## [PAGINA]
┌──
Herstellende van een griep (nee, niks aan de hand, een gewoon buikgriepje) ruimde ik eens wat kasten in de keuken op. En de vriezer. Want als alles gaat zoals we hopen hebben we over enkele maanden weer nieuwe oogst te verwerken.

Ik vond wat soepgroenten, een restje shakshuka en drie kleine stukjes vis, verschillende soorten. Er was nog een maaltje tuinbonen en in de koelkast lagen vijf kleine preitjes, want het veldje waar ze stonden heeft Yep vorige week opgeruimd. Dus gisteren vierden we het feit dat ik weer gewoon eten kan met vissoep en croutons met tuinbonen-puree, naar recept van Ottolengi. Heerlijk was het! De volgende keer maak ik de croutons ook zelf, gisteren waren de kippen al aan het oude brood begonnen voor ik dat bedacht.

En omdat ik toch lekker bezig was -en alle ingrediënten in huis had- maakte ik ook koekjes snoepjes, ik gebruikte dit recept

Een goed idee

Diana van de Mooie Moestuin postte over “suppengewürz”. Ik had het eens als een soort van bouillonpoeder gezien op een beurs, bij een stand die ook appelchips verkocht, en gedroogde kruiden en fruit van allerlei soort. Wat een goed idee, dacht ik toen. Maar wel bewerkelijk, alle kruiden en groenten drogen, fijnmalen tot poeder en daar dan een uitgebalanceerd mengsel van maken. Maar Diana maalt gewoon verse ingrediënten tot een pasta, voegt genoeg zout toe dat het geconserveerd is (14%) en stopt het in een potje. Dat is een nóg beter idee, dan kun je gaandeweg het proces proeven en er nog het een of ander aan wijzigen.
└──
## [GEGEVENSREGELS]
┌──
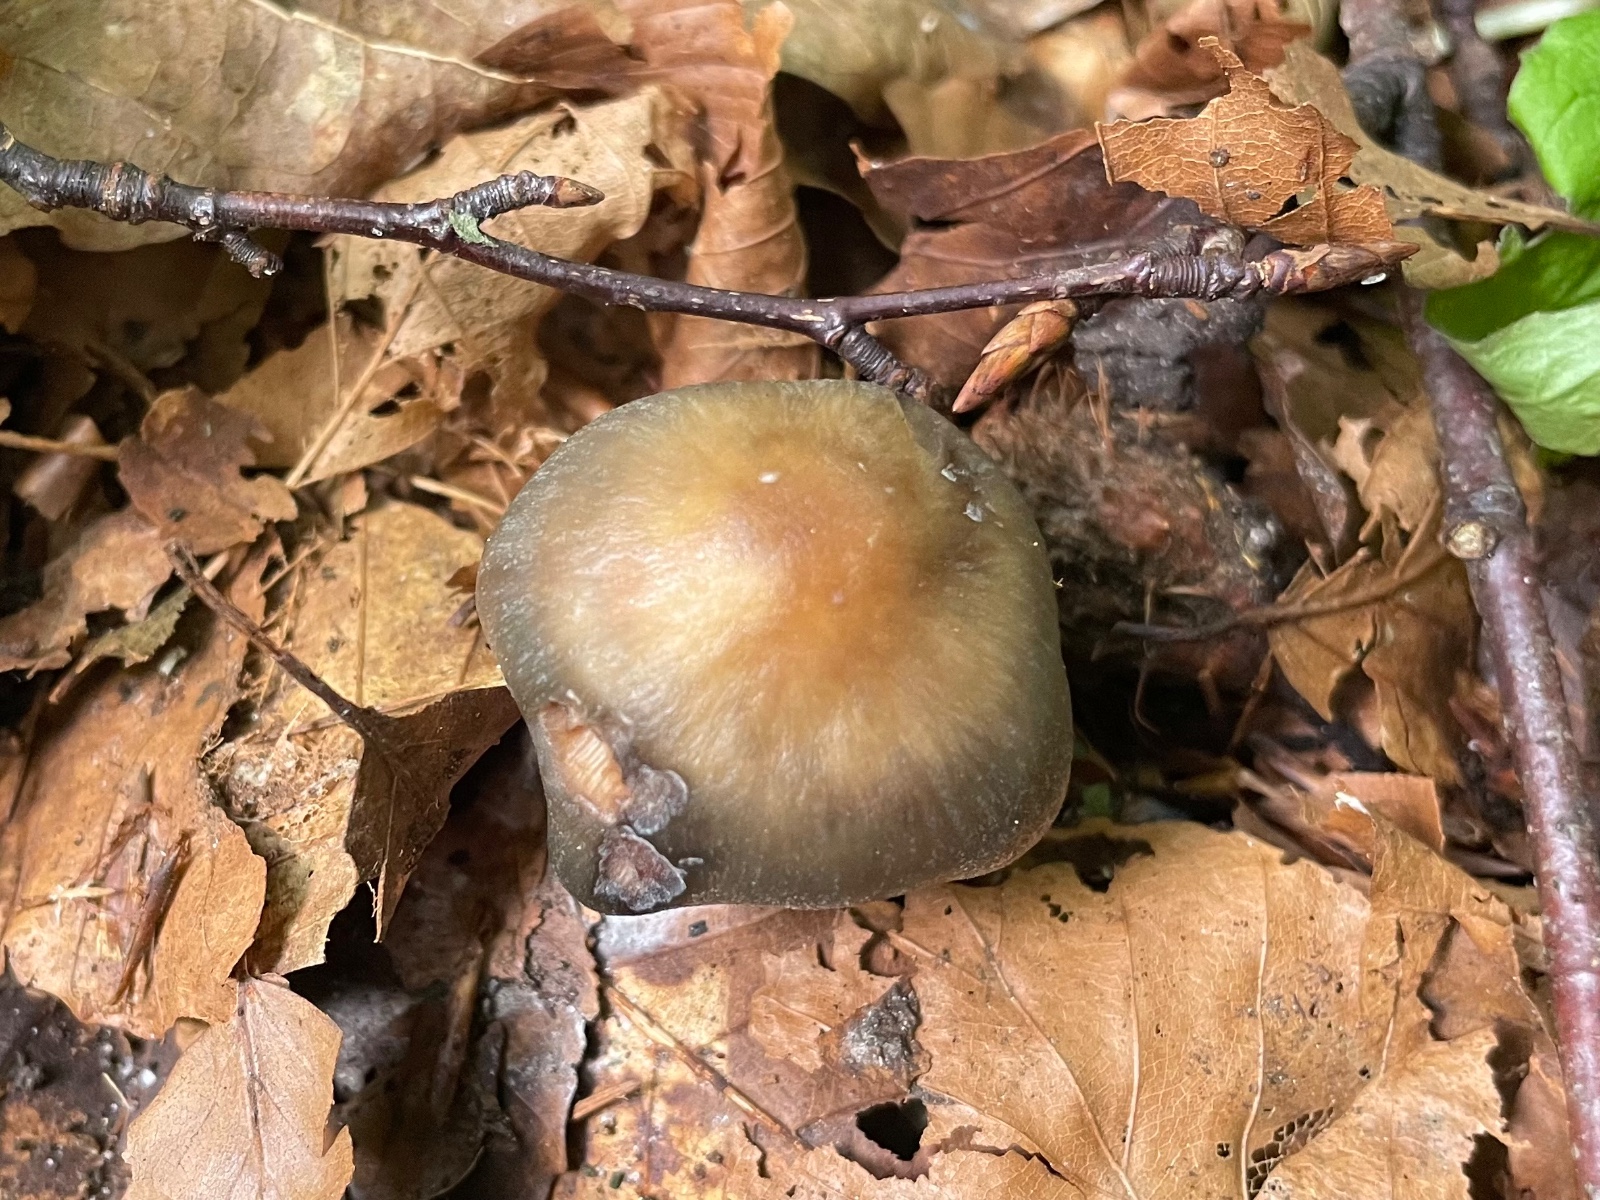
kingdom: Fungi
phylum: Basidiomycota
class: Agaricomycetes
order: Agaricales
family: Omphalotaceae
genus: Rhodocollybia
└──
## [JOUW OPDRACHT]
Kun je de tekst over het opruimen van de keuken bijwerken door alles van "Herstellende van een" tot en met "ik dat bedacht." opnieuw te geven, met "diepvries" in plaats van "vriezer"?

## [VOLLEDIG ANTWOORD]
Herstellende van een griep (nee, niks aan de hand, een gewoon buikgriepje) ruimde ik eens wat kasten in de keuken op. En de diepvries. Want als alles gaat zoals we hopen hebben we over enkele maanden weer nieuwe oogst te verwerken.

Ik vond wat soepgroenten, een restje shakshuka en drie kleine stukjes vis, verschillende soorten. Er was nog een maaltje tuinbonen en in de koelkast lagen vijf kleine preitjes, want het veldje waar ze stonden heeft Yep vorige week opgeruimd. Dus gisteren vierden we het feit dat ik weer gewoon eten kan met vissoep en croutons met tuinbonen-puree, naar recept van Ottolengi. Heerlijk was het! De volgende keer maak ik de croutons ook zelf, gisteren waren de kippen al aan het oude brood begonnen voor ik dat bedacht.